Problem to solve:
Filter the records below for the word "Geprüft". Keep each line that has it.

Before and after images
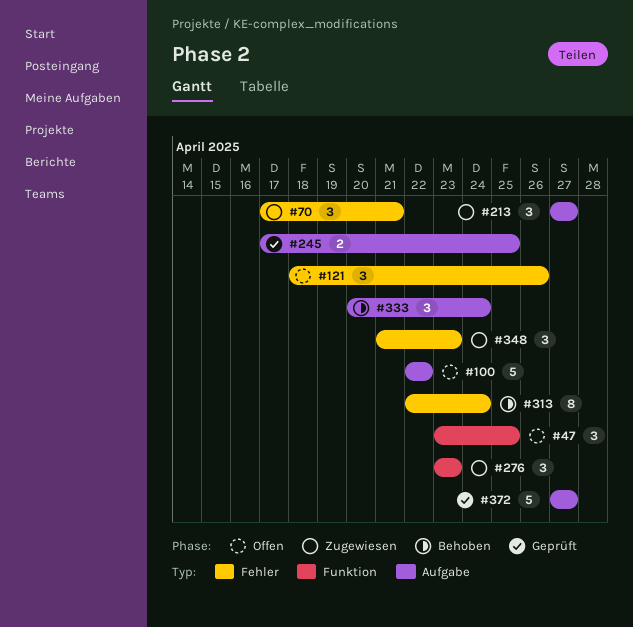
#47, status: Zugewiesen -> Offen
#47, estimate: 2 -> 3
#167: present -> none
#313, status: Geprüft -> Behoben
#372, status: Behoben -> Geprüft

Your solution:
#313, status: Geprüft -> Behoben
#372, status: Behoben -> Geprüft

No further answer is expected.